Yazının başlığını direkt görenler, “Niye tesettüre girenleri değil de bunu görüyorsun?” diyebilirler. Tesettüre giren birine: “Hayırlı mübarek olsun.”dan başka ne denebilir? Ama tesettürü bırakan ehl-i imanın sorunları, kafa yormamız gereken ciddi bir sorundur.
Meseleye birkaç cihetten bakmamız lazımdır:
1) Başörtüsü siyasî bir simge değildir ama siyaset kurumu tarafından istismar edilmiştir. Bundan dolayı da, kutuplaşma unsuru olarak anlaşılmıştır. Kutuplaşma unsuru olarak anlaşıldığı için de, farklı dünya görüşlerini tek başına temsil eden bir imge gibi telakki edilmiştir.
2) İslâm’ın tek farzı tesettür olmamasına rağmen, toplumdaki dindarlaşma/dünyevîleşme tartışmaları, neredeyse tamamen başörtüsü ekseninde yapılmaktadır. Çünkü tesettür, diğer farzlara göre daha “görünür”dür. Bu durum maalesef, dindarlaşma/dünyevîleşme tartışmalarının neredeyse tamamen kadınlar üzerinden yapılmasına da sebep olmaktadır.
3) Erkek için de tesettür farz olmasına rağmen (göbek ile diz kapağı arası), erkeğin, tesettüre riayet etmemesi üzerinde maalesef çok durulmamaktadır.
4) Bir kadının, neredeyse tamamen başörtüsüne odaklanmak, ifrata sebep oluyor. Aynı kadının dar giyinme meselesi, namaz meselesi, haramlardan sakınma meselesi önemsizleşiyor. Şu da var ki, tesettür sanki başörtüsünden ibaretmiş gibi, genellikle sadece başörtüsünü çıkarana odaklanılıyor. Hâlbuki emr-i bi’l-maruf, tesettürden verilen her türlü tavize karşı yapılmalıdır.
5) Bazı ailelerin hatası, kızlarına tesettürü emretmeden önce onu iman hakikatleriyle beslememeleridir. Bunun sonucunda o kızların ileride tesettürü bırakmaları da daha kolay olmaktadır. “Bir çocuk, küçüklüğünde kuvvetli bir ders-i imanî alamazsa, sonra pek zor ve müşkül bir tarzda İslâmiyet ve imanın erkânlarını ruhuna alabilir.” (Emirdağ Lâhikası-1)
6) Şeytanın, tesettüre girmek isteyen kadınlara bir vesvesesi, “Ya dayanamayıp tekrar tesettürden çıkarsam?” vesvesesidir. Bu vesvese de, toplumdaki, tesettüre girip de tesettürü bırakan birinin, tesettüre hiç girmeyen birinden daha günahkâr olacağı yanılgısından kaynaklanmaktadır. Hatta bu yanılgı o kadar yaygın ki, tesettürü bırakan bazı kadınlar, geçmişte tesettürlü olduklarını çevrelerinden saklamaktadırlar.

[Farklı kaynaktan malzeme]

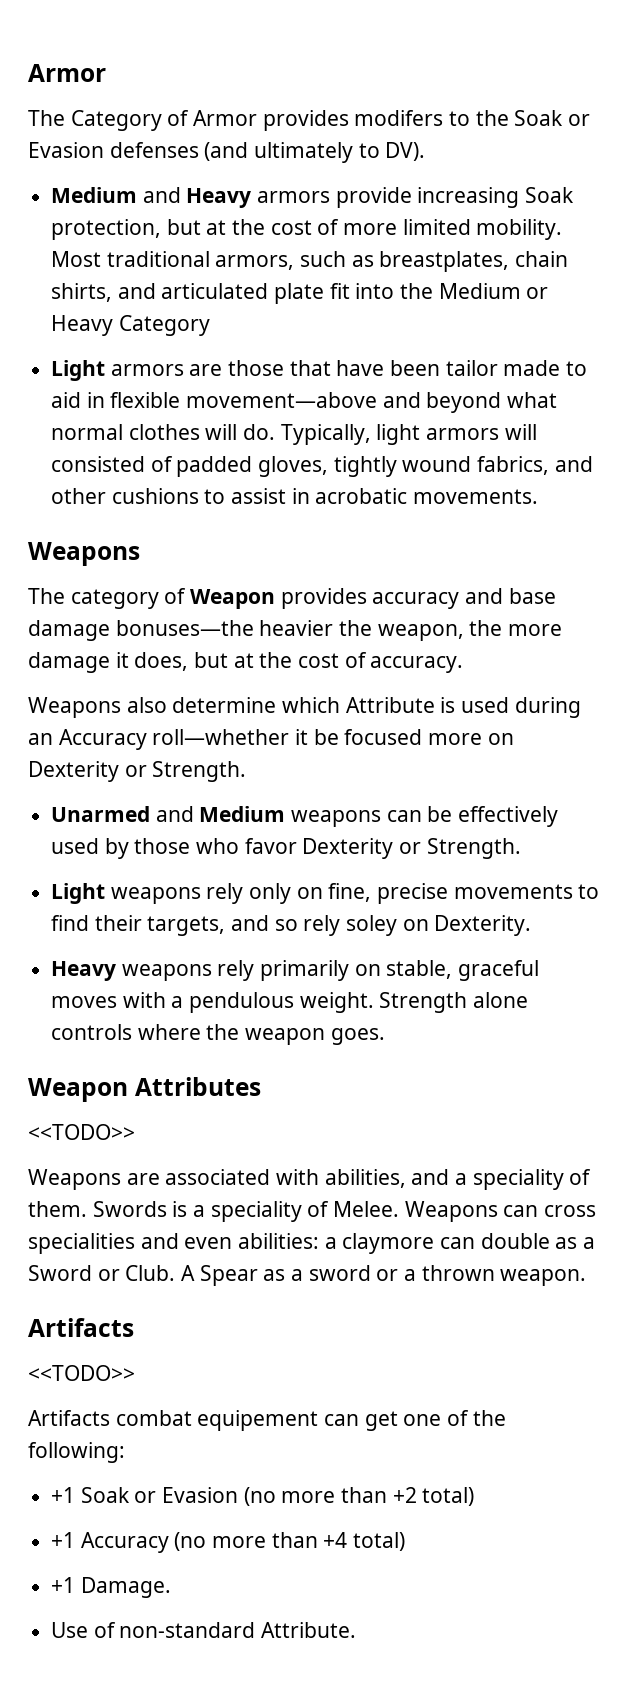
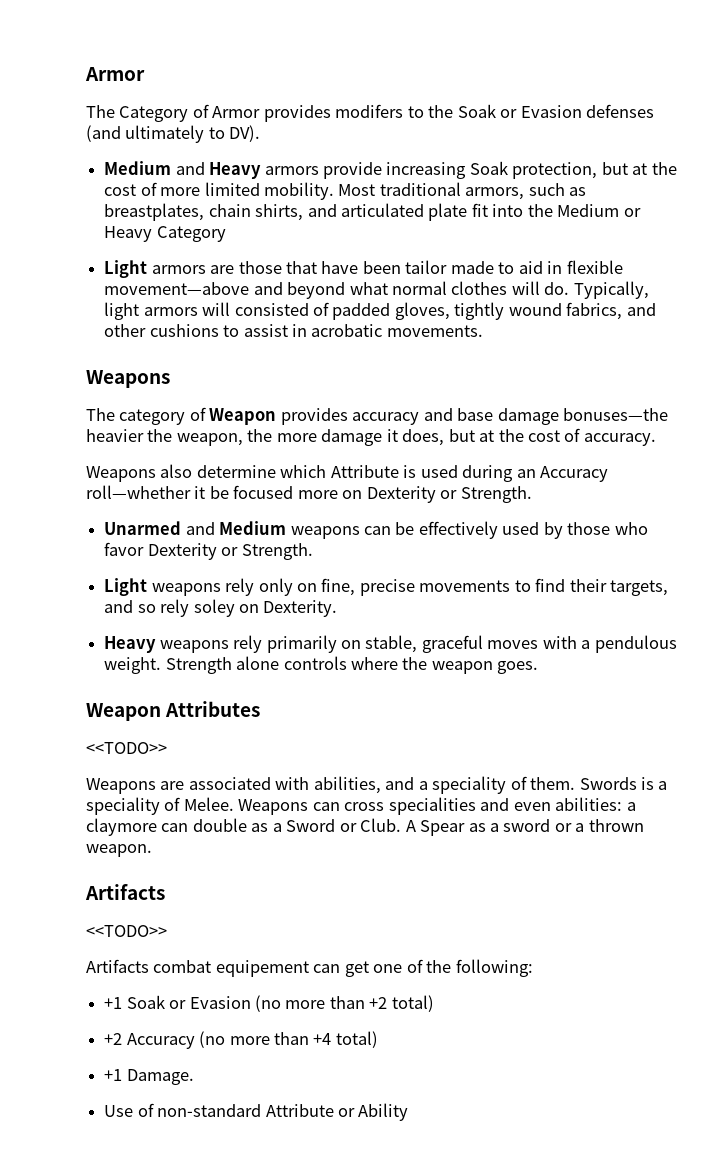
[51,1532,76,1548] +1 -> [104,1033,123,1045] +2
[261,1622,357,1638] Attribute. -> [265,1103,409,1121] Attribute or Ability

7) Şeytanın, tesettüre tam riayet etmeyen kadınlara bir vesvesesi de, “Tesettürlü olacaksan tam tesettürlü ol, tam anlamıyla riayet etmeyeceksen de başörtüsünü lekeleme.” vesvesesidir. Çevremizde bu vesveseden dolayı maalesef tesettürü bırakan/bırakmayı düşünen kadınlar mevcutsa bunun şeytandan gelen bir vesvese olduğunu hatırlatmalıyız.
8) Tesettüre tam riayet etmeyenlere maalesef, “Sen ne biçim tesettürlüsün/kapalısın!” tarzı ifadelerin sıklıkla kullanılması da o kişileri maalesef, tesettürü tümden bırakmaya bir adım daha yaklaştırmaktadır. Çünkü tesettürü bıraksa, “Sen ne biçim kapalısın!” veya “Kapalılığı böyle mi temsil ediyorsun?” sözünü işitmeyecek.
9) Tesettürlü kadınlara “AKP’li” damgası yapıştırılması maalesef yaygındır. Bu damgalamayı maalesef, birçok siyasi görüşten insan yapabilmektedir. Tesettürlü kişinin oy verdiği parti AKP olsa bile, insanlar tarafından, bir partinin temsilcisi konumunda farzedilmesi ona kötü hissettirecektir.
Ben erkek olduğum için, bu mesele hakkında bizzat hissedemediğim, empati yapamadığım şeyler elbette vardır. Bilhassa bacılarımdan ve ablalarımdan, bu yazıyı yorumlarıyla zenginleştirmelerini rica ederim.